- PASSAGE -

Thursday, May 20, 2010

How to catch a knife, properly

Dedicated to @daytrend who motivated us to write a post on how we buy support


We do two types of knife catching, one is in long-term account, and one is in our more active day-trade/swing account. The long-term account is mostly inactive and probably used only a few times a year with the monies in safe but low interest money markets.  In the long-term account absolute key is to not even start the first buys until it's chaos-panic out there.  For example today was the first buys we made in this account -- sitting out already a move down from 122 to 108 SPY.   We put on our first 20% positions today.  We only enter 20% max in one day and only on next areas of support (next buy comes at SPY 105 or lower which would take us only to 40% invested).   Almost always these buys are in commodity stocks we believe in long term and never in fad stocks (TASR CROX two good examples).   There is no time-frame for this account and we never use margin -- these are long term holds for the future on the belief that commodities like oil are finite, the world population is growing, and that eventually demand will re-appear.   The stocks we started buying today were SU JRCC USO RINO ATPG MOS TC MON AA CAGC VALE AKS.  All broken charts, horrible looking, but also very oversold and good candidates for long-term holds.

The other, and probably more interesting to most of you, type of knife catching is what we do quite often in our day-trade account.   It's not really knife-catching since we wait for buyers to show up near support (or on overshoot strategy if no set-up on support), buy after stock has started to reverse with stop under.  Risk is always defined because you have your stop before you even enter (as opposed to what we do in our long-term account) and it often works well.  In fact our best days often come not from break-out days but from buying the panic. It's our specialty (and we pray to the market gods not to curse us after that last sentence).   We've done numerous trades like this in real-time just in the last 5 months since we joined Twitter.

So what do we look for?

1. Divergences, what we've called "comparative analysis" over the last few years.  We always look for "tells" to start diverging.  If crude has been leading market down we look for it to first stabilize.  Financials are another sector that often serves as a great tell.  If market is going to hell but financials are making higher lows then that's often a good tell for a market bottom (and remember these are day-trades, we're not looking for a 3 month bottom, but sometimes just a quick 1 hr bounce).



2. Absolute key is to wait for the reversal before you enter and put the stop under.  Sometimes it's very volatile and if we wait for a 5 minute candle to close we have to place a stop over a point away, something we don't want to do.  This means that often we go in on what we perceive is the bottom but before the candle actually closes.  When we're wrong on these trades we get stopped out literally in seconds.  If you don't trust yourself to take a stop instantly, and sometimes it means losing $1000-$2000 in 30 seconds, then don't try it because that realtively small 1-2G loss could snowball and  blow out your account 30 minutes later while you're still frozen in shock.  If you're the type that freezes, then forget about support buying and just stick with trend-trading.

3.  We don't start entering until the stock is extended from the 20EMA/5 minute but near daily support.  This is key -- we enter when daily and intraday are both extended.  Daily alert will already have been chosen from the night before as oversold stock heads into daily support.  Intraday we look for stock to move away from 20EMA/5min in a panic slope down.  Then and only then do we enter when reversal has already started with a stop on the low.  Our first target to take a partial position off is the EMA itself.  We're also very quick to move stop up to break-even after taking off the first load.

- JOB 1 -
Convert the records, beginning at their first line and stopping after the line containing "贷款的核心注意事项，不管你是生意周转、房屋装修，还是应急", into a Markdown table with a Row column numbering each line and a Line column holding it. Leave out blank lines.

- GIVEN INFORMATION -
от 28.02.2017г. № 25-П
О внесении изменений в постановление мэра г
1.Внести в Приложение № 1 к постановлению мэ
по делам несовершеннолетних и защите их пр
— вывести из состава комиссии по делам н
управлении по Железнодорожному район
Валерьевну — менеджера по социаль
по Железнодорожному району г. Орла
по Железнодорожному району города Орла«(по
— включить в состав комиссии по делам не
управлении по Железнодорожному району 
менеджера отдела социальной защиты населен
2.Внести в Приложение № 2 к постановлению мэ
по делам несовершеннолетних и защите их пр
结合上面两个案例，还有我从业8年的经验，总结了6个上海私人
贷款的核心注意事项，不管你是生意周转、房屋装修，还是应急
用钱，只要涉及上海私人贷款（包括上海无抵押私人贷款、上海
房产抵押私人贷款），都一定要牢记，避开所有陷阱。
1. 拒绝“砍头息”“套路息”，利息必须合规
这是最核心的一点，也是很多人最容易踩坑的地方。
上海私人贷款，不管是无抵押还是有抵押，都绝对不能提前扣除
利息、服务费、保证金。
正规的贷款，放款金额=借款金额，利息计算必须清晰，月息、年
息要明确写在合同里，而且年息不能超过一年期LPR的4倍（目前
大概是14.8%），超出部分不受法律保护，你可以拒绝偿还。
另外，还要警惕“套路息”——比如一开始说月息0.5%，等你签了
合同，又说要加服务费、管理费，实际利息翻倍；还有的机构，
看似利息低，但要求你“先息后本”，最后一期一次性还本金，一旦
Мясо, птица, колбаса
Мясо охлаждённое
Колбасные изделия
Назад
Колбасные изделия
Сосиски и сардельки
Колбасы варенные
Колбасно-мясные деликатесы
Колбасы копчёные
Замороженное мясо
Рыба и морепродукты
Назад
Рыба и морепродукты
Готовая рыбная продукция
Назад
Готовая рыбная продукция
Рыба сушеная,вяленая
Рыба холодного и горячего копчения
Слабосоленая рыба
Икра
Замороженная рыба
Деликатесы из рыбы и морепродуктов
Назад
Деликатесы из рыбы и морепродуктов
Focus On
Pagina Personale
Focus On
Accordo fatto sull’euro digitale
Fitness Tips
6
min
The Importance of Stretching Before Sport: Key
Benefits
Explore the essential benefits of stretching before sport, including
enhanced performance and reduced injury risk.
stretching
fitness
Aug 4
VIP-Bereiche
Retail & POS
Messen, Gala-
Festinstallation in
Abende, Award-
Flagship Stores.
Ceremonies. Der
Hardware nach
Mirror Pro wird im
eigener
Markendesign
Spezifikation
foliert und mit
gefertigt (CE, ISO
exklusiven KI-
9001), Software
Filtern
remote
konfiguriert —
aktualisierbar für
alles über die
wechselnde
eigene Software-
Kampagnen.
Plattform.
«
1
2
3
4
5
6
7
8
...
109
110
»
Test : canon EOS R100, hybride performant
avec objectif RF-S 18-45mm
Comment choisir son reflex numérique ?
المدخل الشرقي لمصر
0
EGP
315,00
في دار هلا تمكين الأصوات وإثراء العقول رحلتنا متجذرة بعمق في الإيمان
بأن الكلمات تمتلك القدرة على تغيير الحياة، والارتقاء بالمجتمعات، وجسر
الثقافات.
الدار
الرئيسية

- JOB 2 -
Answer these questions about the knife-catching post:
(a) At what SPY level does the next buy in the long-term account come?
(b) How much money might a wrong support trade lose in 30 seconds?
(c) What is the first target for taking a partial position off?

- WORKED SOLUTION 1 -
| Row | Line |
|---|---|
| 1 | от 28.02.2017г. № 25-П |
| 2 | О внесении изменений в постановление мэра г |
| 3 | 1.Внести в Приложение № 1 к постановлению мэ |
| 4 | по делам несовершеннолетних и защите их пр |
| 5 | — вывести из состава комиссии по делам н |
| 6 | управлении по Железнодорожному район |
| 7 | Валерьевну — менеджера по социаль |
| 8 | по Железнодорожному району г. Орла |
| 9 | по Железнодорожному району города Орла«(по |
| 10 | — включить в состав комиссии по делам не |
| 11 | управлении по Железнодорожному району  |
| 12 | менеджера отдела социальной защиты населен |
| 13 | 2.Внести в Приложение № 2 к постановлению мэ |
| 14 | по делам несовершеннолетних и защите их пр |
| 15 | 结合上面两个案例，还有我从业8年的经验，总结了6个上海私人 |
| 16 | 贷款的核心注意事项，不管你是生意周转、房屋装修，还是应急 |

- WORKED SOLUTION 2 -
(a) SPY 105 or lower.
(b) $1000-$2000.
(c) The EMA itself.